*** Opening of PROVIDED DATA ***

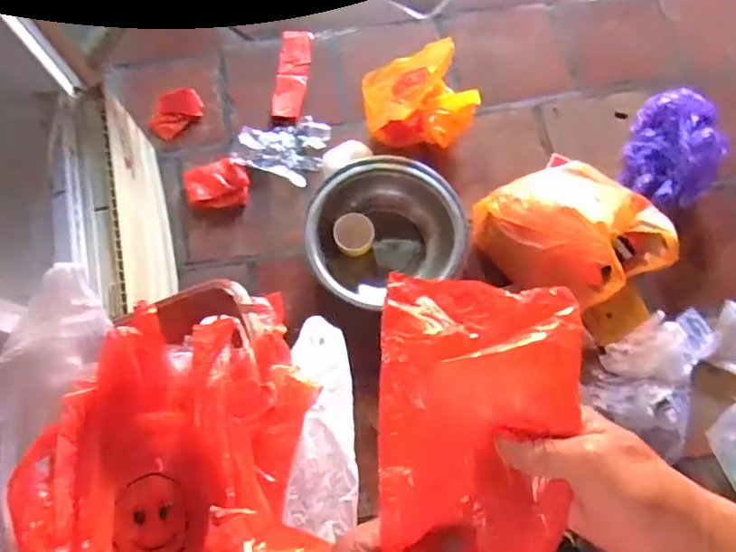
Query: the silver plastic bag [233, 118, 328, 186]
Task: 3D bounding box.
[{"bbox_3d":[-0.215,-0.334,1.320,0.212,0.030,0.174,21,75,6],"label":"silver plastic bag"}]

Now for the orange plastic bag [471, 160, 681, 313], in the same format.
[{"bbox_3d":[0.440,-0.106,1.101,0.347,0.208,0.303,-23,75,-6],"label":"orange plastic bag"}]

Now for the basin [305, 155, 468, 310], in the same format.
[{"bbox_3d":[0.041,-0.096,1.190,0.343,0.120,0.325,0,74,0],"label":"basin"}]

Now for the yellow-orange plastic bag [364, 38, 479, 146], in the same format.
[{"bbox_3d":[0.129,-0.435,1.282,0.270,0.120,0.235,7,74,2],"label":"yellow-orange plastic bag"}]

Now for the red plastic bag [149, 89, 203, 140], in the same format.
[{"bbox_3d":[-0.505,-0.427,1.367,0.144,0.064,0.098,-34,76,-9],"label":"red plastic bag"}]

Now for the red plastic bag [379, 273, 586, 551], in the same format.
[{"bbox_3d":[0.070,0.148,0.340,0.123,0.037,0.282,1,91,1],"label":"red plastic bag"}]

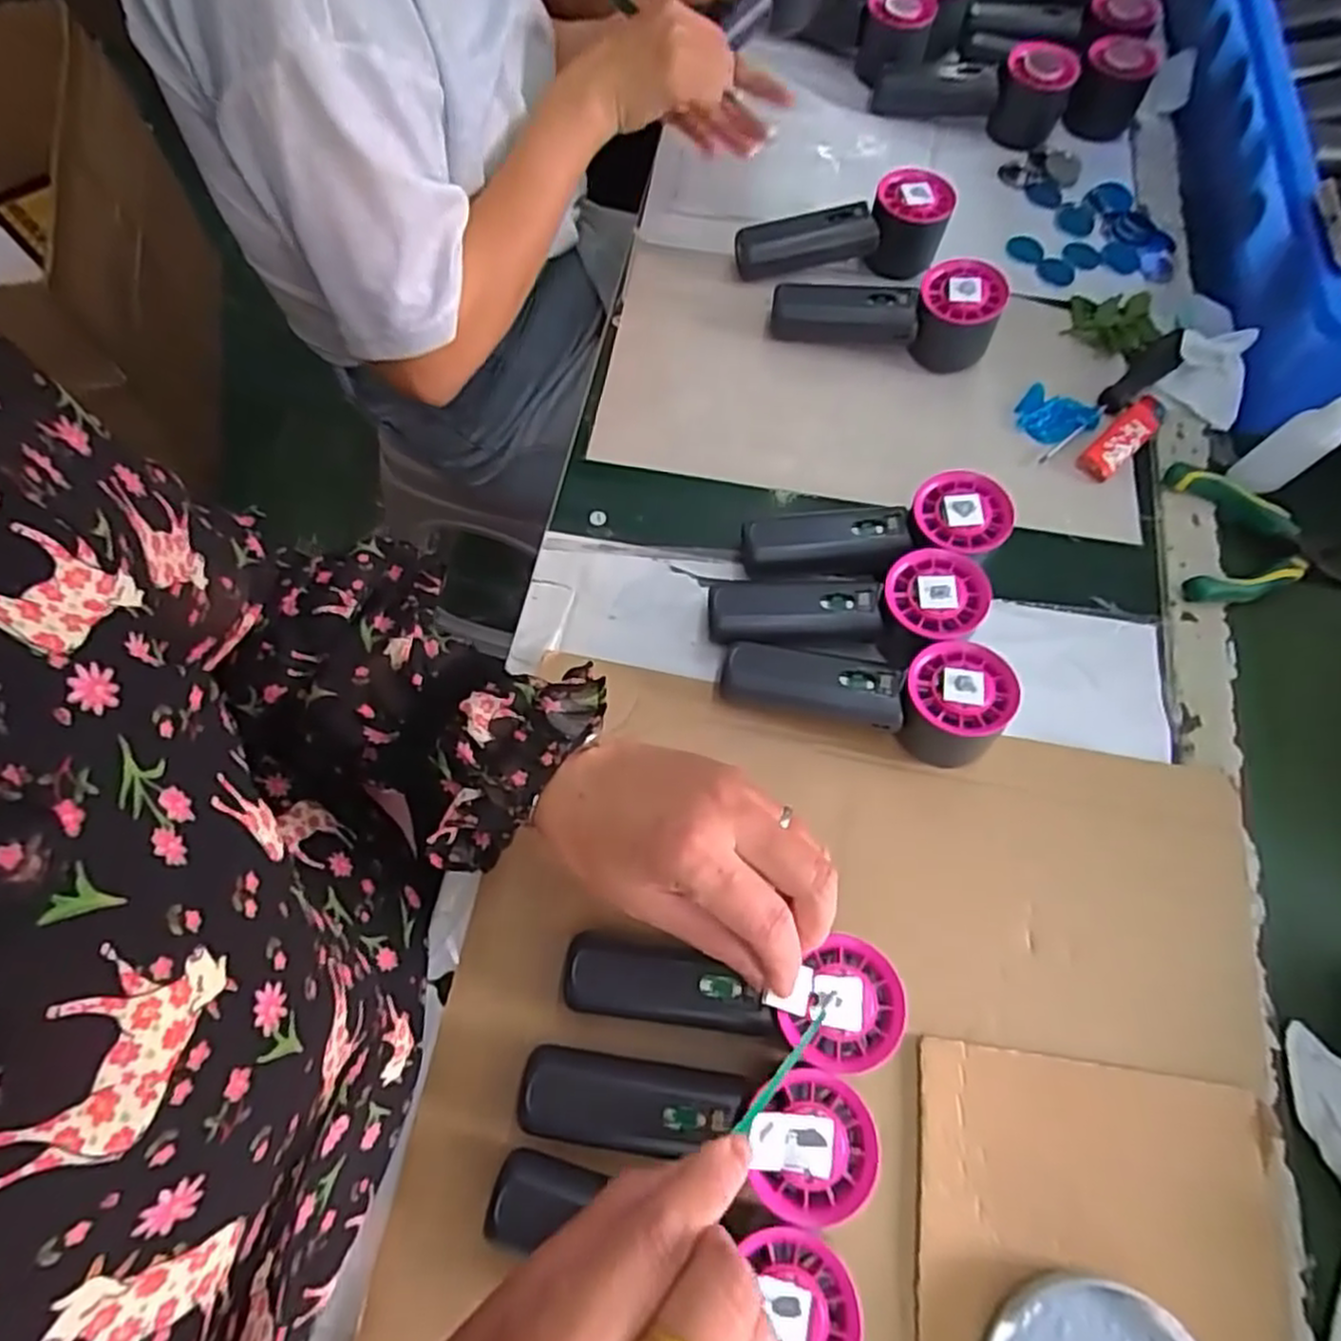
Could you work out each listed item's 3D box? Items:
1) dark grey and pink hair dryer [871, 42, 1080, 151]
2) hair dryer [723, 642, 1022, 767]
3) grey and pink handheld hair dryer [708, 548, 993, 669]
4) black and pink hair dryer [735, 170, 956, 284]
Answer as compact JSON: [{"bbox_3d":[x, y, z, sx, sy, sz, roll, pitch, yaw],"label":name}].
[{"bbox_3d":[0.256,-0.494,0.635,0.153,0.055,0.058,21,68,7],"label":"dark grey and pink hair dryer"},{"bbox_3d":[0.107,0.016,0.423,0.152,0.058,0.054,5,68,0],"label":"hair dryer"},{"bbox_3d":[0.101,-0.031,0.441,0.153,0.054,0.058,-4,68,-4],"label":"grey and pink handheld hair dryer"},{"bbox_3d":[0.128,-0.333,0.566,0.154,0.054,0.060,2,68,-1],"label":"black and pink hair dryer"}]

*** Close of PROVIDED DATA ***

→ **EXERCISE PROMPT**:
Every line in the records is to be retyped exactly as it stands; the pictures stay out.

→ **OUTPUT FOR THIS TASK**:
Query: the silver plastic bag [233, 118, 328, 186]
Task: 3D bounding box.
[{"bbox_3d":[-0.215,-0.334,1.320,0.212,0.030,0.174,21,75,6],"label":"silver plastic bag"}]

Now for the orange plastic bag [471, 160, 681, 313], in the same format.
[{"bbox_3d":[0.440,-0.106,1.101,0.347,0.208,0.303,-23,75,-6],"label":"orange plastic bag"}]

Now for the basin [305, 155, 468, 310], in the same format.
[{"bbox_3d":[0.041,-0.096,1.190,0.343,0.120,0.325,0,74,0],"label":"basin"}]

Now for the yellow-orange plastic bag [364, 38, 479, 146], in the same format.
[{"bbox_3d":[0.129,-0.435,1.282,0.270,0.120,0.235,7,74,2],"label":"yellow-orange plastic bag"}]

Now for the red plastic bag [149, 89, 203, 140], in the same format.
[{"bbox_3d":[-0.505,-0.427,1.367,0.144,0.064,0.098,-34,76,-9],"label":"red plastic bag"}]

Now for the red plastic bag [379, 273, 586, 551], in the same format.
[{"bbox_3d":[0.070,0.148,0.340,0.123,0.037,0.282,1,91,1],"label":"red plastic bag"}]

Could you work out each listed item's 3D box? Items:
1) dark grey and pink hair dryer [871, 42, 1080, 151]
2) hair dryer [723, 642, 1022, 767]
3) grey and pink handheld hair dryer [708, 548, 993, 669]
4) black and pink hair dryer [735, 170, 956, 284]
Answer as compact JSON: [{"bbox_3d":[x, y, z, sx, sy, sz, roll, pitch, yaw],"label":name}].
[{"bbox_3d":[0.256,-0.494,0.635,0.153,0.055,0.058,21,68,7],"label":"dark grey and pink hair dryer"},{"bbox_3d":[0.107,0.016,0.423,0.152,0.058,0.054,5,68,0],"label":"hair dryer"},{"bbox_3d":[0.101,-0.031,0.441,0.153,0.054,0.058,-4,68,-4],"label":"grey and pink handheld hair dryer"},{"bbox_3d":[0.128,-0.333,0.566,0.154,0.054,0.060,2,68,-1],"label":"black and pink hair dryer"}]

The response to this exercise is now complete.